- **Given records**:
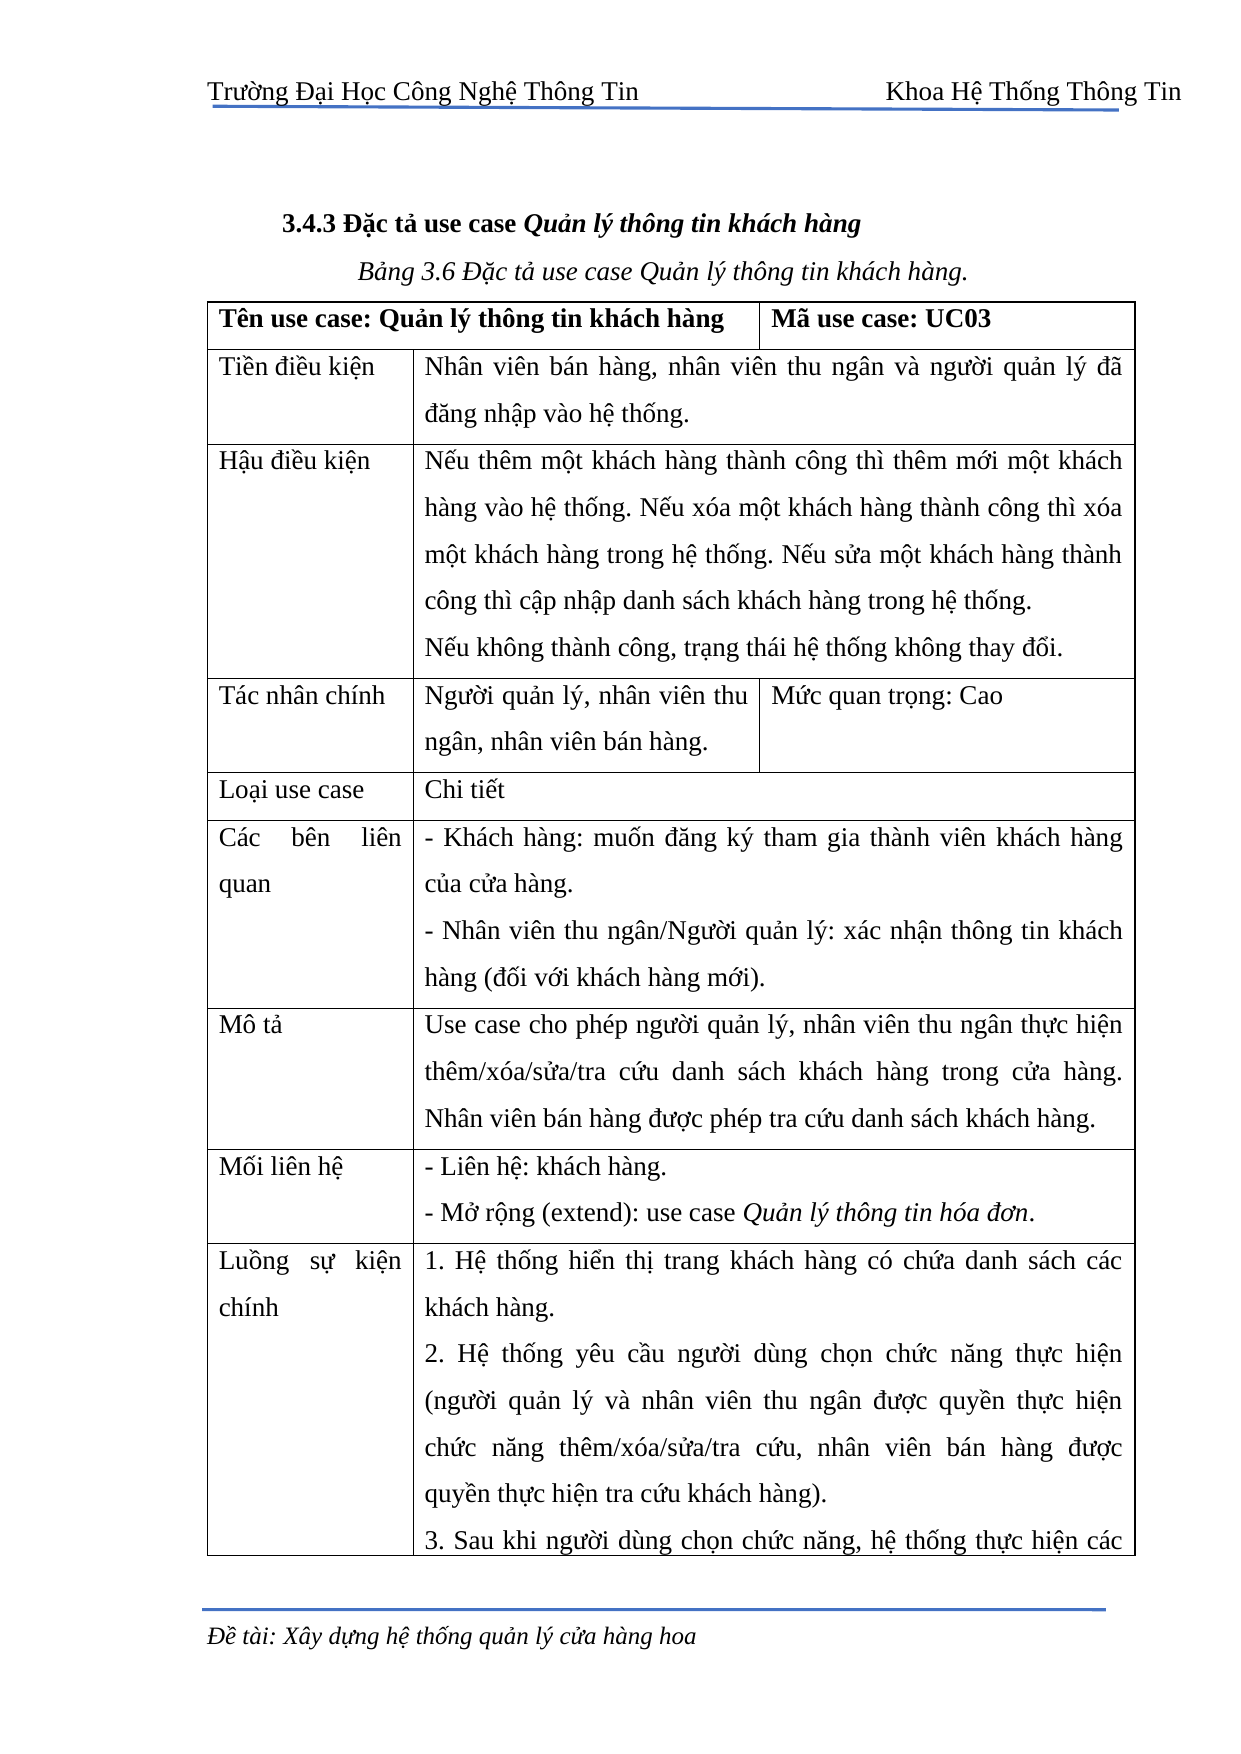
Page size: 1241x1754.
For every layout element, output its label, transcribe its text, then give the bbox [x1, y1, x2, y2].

table_cell Người quản lý, nhân viên thu ngân, nhân viên bán hàng. [414, 679, 759, 772]
table_cell Mô tả [208, 1009, 413, 1149]
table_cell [414, 1244, 1134, 1555]
table_cell Use case cho phép người quản lý, nhân viên thu ngân thực hiện thêm/xóa/sửa/tra cứu danh sách khách hàng trong cửa hàng. Nhân viên bán hàng được phép tra cứu danh sách khách hàng. [414, 1009, 1134, 1149]
table_cell Các bên liên quan [208, 821, 413, 1008]
table_cell Loại use case [208, 773, 413, 820]
text Bảng 3.6 Đặc tả use case Quản lý thông tin khách hàng. [207, 255, 1122, 286]
subtitle 3.4.3 Đặc tả use case Quản lý thông tin khách hàng [207, 207, 1122, 238]
table_cell Nhân viên bán hàng, nhân viên thu ngân và người quản lý đã đăng nhập vào hệ thống. [414, 350, 1134, 443]
table_cell Nếu thêm một khách hàng thành công thì thêm mới một khách hàng vào hệ thống. Nếu xóa một khách hàng thành công thì xóa một khách hàng trong hệ thống. Nếu sửa một khách hàng thành công thì cập nhập danh sách khách hàng trong hệ thống. Nếu không thành công, trạng thái hệ thống không thay đổi. [414, 445, 1134, 678]
table_cell Mối liên hệ [208, 1150, 413, 1243]
table_cell - Liên hệ: khách hàng. - Mở rộng (extend): use case Quản lý thông tin hóa đơn. [414, 1150, 1134, 1243]
table_cell Tiền điều kiện [208, 350, 413, 443]
table_cell - Khách hàng: muốn đăng ký tham gia thành viên khách hàng của cửa hàng. - Nhân viên thu ngân/Người quản lý: xác nhận thông tin khách hàng (đối với khách hàng mới). [414, 821, 1134, 1008]
table_header Mã use case: UC03 [760, 303, 1134, 349]
table_cell Luồng sự kiện chính [208, 1244, 413, 1555]
table_cell Mức quan trọng: Cao [760, 679, 1134, 772]
table_cell Chi tiết [414, 773, 1134, 820]
table_cell Hậu điều kiện [208, 445, 413, 678]
table_cell Tác nhân chính [208, 679, 413, 772]
table_header Tên use case: Quản lý thông tin khách hàng [208, 303, 759, 349]
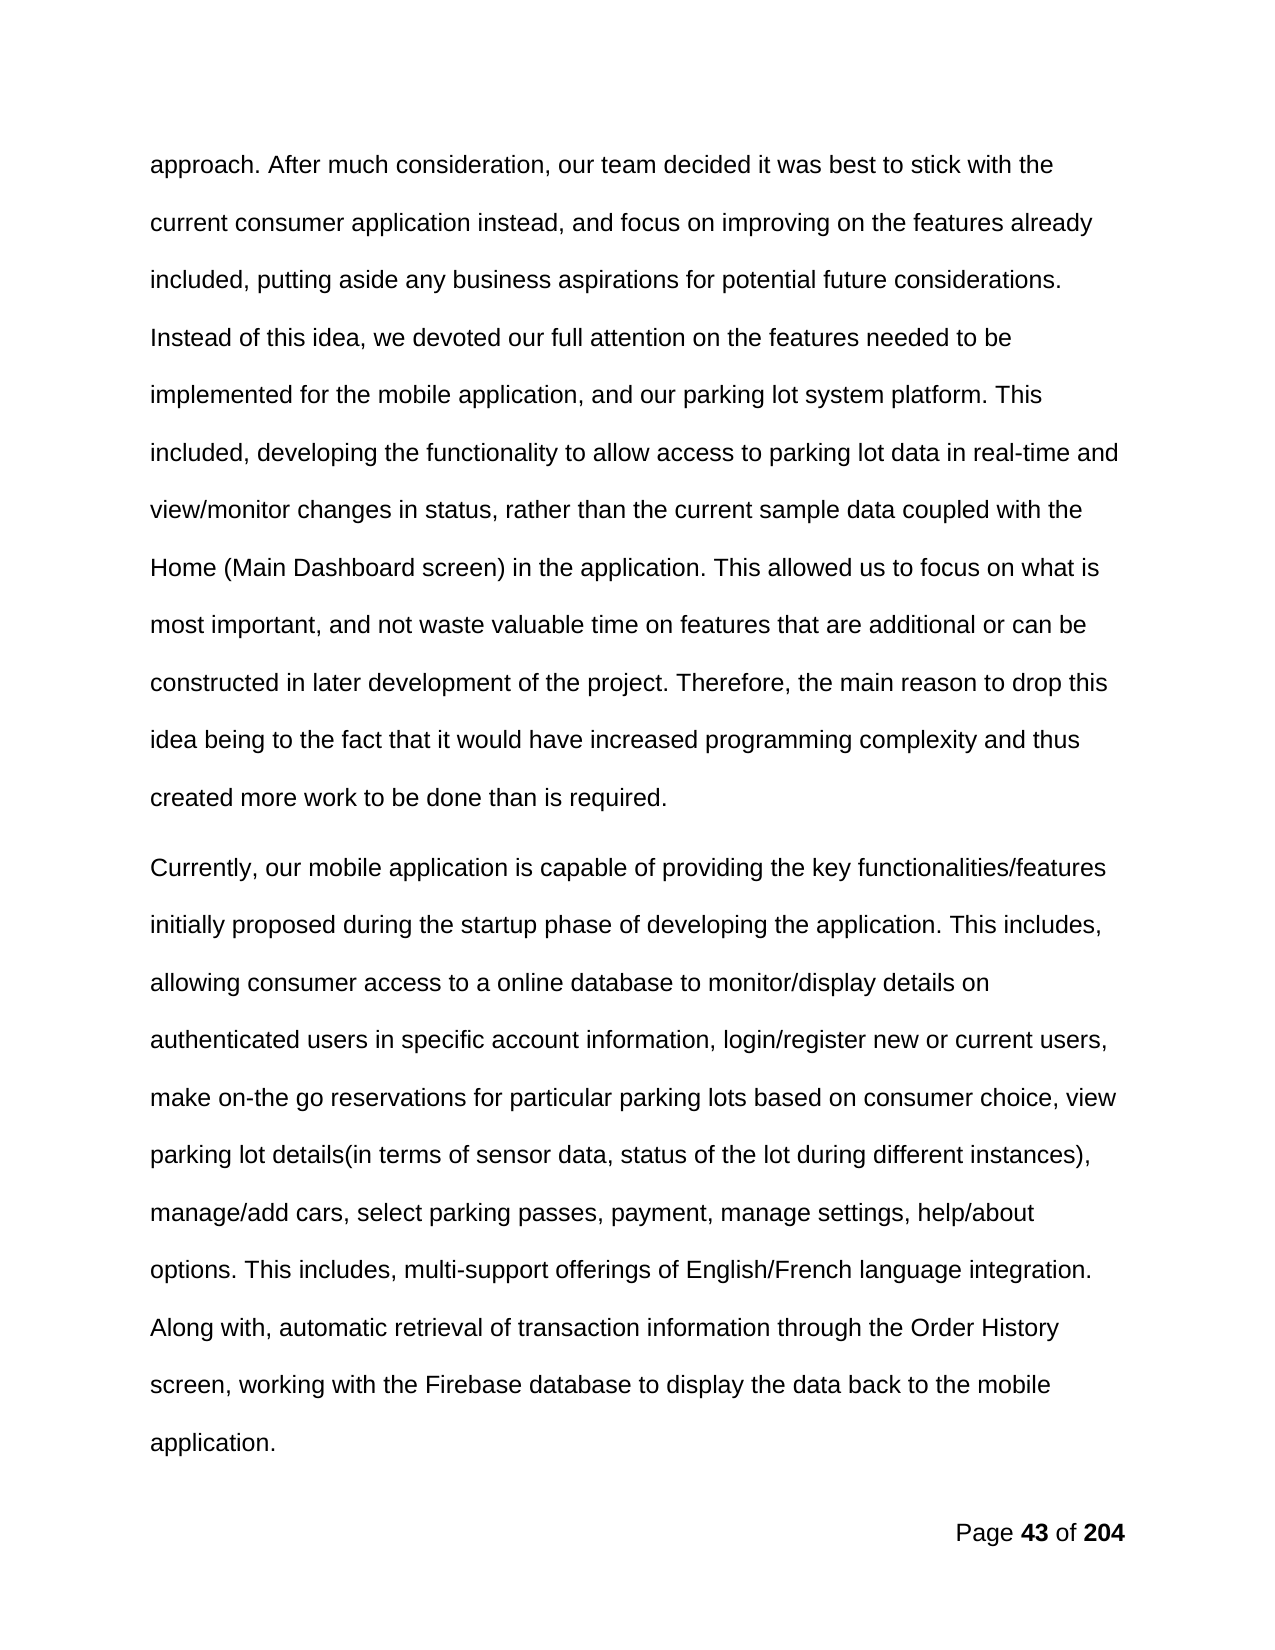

- **Assigned task**: Using the listing above, pull out all lines that hold the word "điều".

- **Result of this task**:
table_cell Tiền điều kiện [208, 350, 413, 443]
table_cell Hậu điều kiện [208, 445, 413, 678]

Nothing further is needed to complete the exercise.